Every bill creates winners and losers. Here's who stands to gain and who bears the cost.

Who Benefits

  • Climate science and public‑health communities — The resolution elevates their findings into the congressional record, strengthening their position in advocacy, grant justification, and public messaging.
  • States, cities, and the U.S. Climate Alliance members — The text publicly sides with subnational commitments, shielding them politically and bolstering their ability to attract investment and partnerships.
  • Clean‑energy manufacturers and investors — By linking domestic legislation to job and investment figures, the resolution supports narratives that can mobilize capital and supply‑chain commitments to clean technologies.

Who Bears the Cost

  • The Executive Branch (President and diplomatic corps) — The President faces added political and reputational pressure; U.S. negotiators may see reduced leverage if Congress registers formal disapproval.
  • Fossil‑fuel‑dependent firms and some state governments — The rhetorical targeting and public rebuke increase reputational and political costs for actors who favor withdrawal or deregulation.
  • Congressional committees and staff — The resolution can increase demand for hearings and oversight without providing new resources, adding work for committees (Foreign Affairs, Oversight, Energy & Commerce) that must translate sentiment into policy options.

Key Issues

The Core Tension

The bill’s core tension is between symbolic expression and actionable policy: it aims to marshal scientific, economic, and moral arguments to reverse an executive decision, but because it lacks legal force it must rely on persuasion and political pressure — a strategy that can either mobilize meaningful follow‑on action or remain an empty gesture depending on subsequent legislative and executive choices.

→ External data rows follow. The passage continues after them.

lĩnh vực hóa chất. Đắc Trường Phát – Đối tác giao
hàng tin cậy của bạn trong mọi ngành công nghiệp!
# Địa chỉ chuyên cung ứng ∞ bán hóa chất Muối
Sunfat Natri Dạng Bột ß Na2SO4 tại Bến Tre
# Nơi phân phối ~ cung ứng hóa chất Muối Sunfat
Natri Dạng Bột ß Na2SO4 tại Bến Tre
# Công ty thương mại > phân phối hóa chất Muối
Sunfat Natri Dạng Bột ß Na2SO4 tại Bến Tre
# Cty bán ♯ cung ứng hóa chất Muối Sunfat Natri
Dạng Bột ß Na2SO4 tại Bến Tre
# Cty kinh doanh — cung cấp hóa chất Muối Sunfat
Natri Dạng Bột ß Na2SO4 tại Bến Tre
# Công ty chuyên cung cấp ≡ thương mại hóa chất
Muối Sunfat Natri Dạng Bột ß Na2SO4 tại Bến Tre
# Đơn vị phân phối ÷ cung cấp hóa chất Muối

The central implementation limit of H. Res. 68 is its non‑binding form: it cannot reverse an executive decision or compel treaty adherence.

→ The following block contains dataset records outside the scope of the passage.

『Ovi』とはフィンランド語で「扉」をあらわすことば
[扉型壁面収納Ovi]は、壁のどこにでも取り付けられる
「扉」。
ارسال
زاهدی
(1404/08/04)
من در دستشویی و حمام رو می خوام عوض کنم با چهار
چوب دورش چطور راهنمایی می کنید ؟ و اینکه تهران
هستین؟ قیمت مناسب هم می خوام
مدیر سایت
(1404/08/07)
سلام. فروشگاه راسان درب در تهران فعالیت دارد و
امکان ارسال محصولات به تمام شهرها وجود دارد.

That makes its primary value symbolic and political. Symbolic measures can affect markets, diplomacy, and domestic politics, but the mechanism is indirect and uncertain — the resolution relies on reputational pressure, media attention, and follow‑on legislative or oversight action rather than offering concrete policy tools.

The resolution assembles a mix of scientific findings and economic claims (job counts, investment totals, emissions trajectories). Those figures are useful in persuasion but are also open to challenge on attribution, timeframes, and methodology; private actors, states, or opponents may dispute the causal link between federal participation in the Agreement and the specific job/investment numbers cited.

Finally, the resolution risks hardening positions: a public rebuke can create domestic political incentives that complicate negotiated compromises, and foreign partners may treat congressional sentiment as an unreliable signal if the executive branch pursues a different course.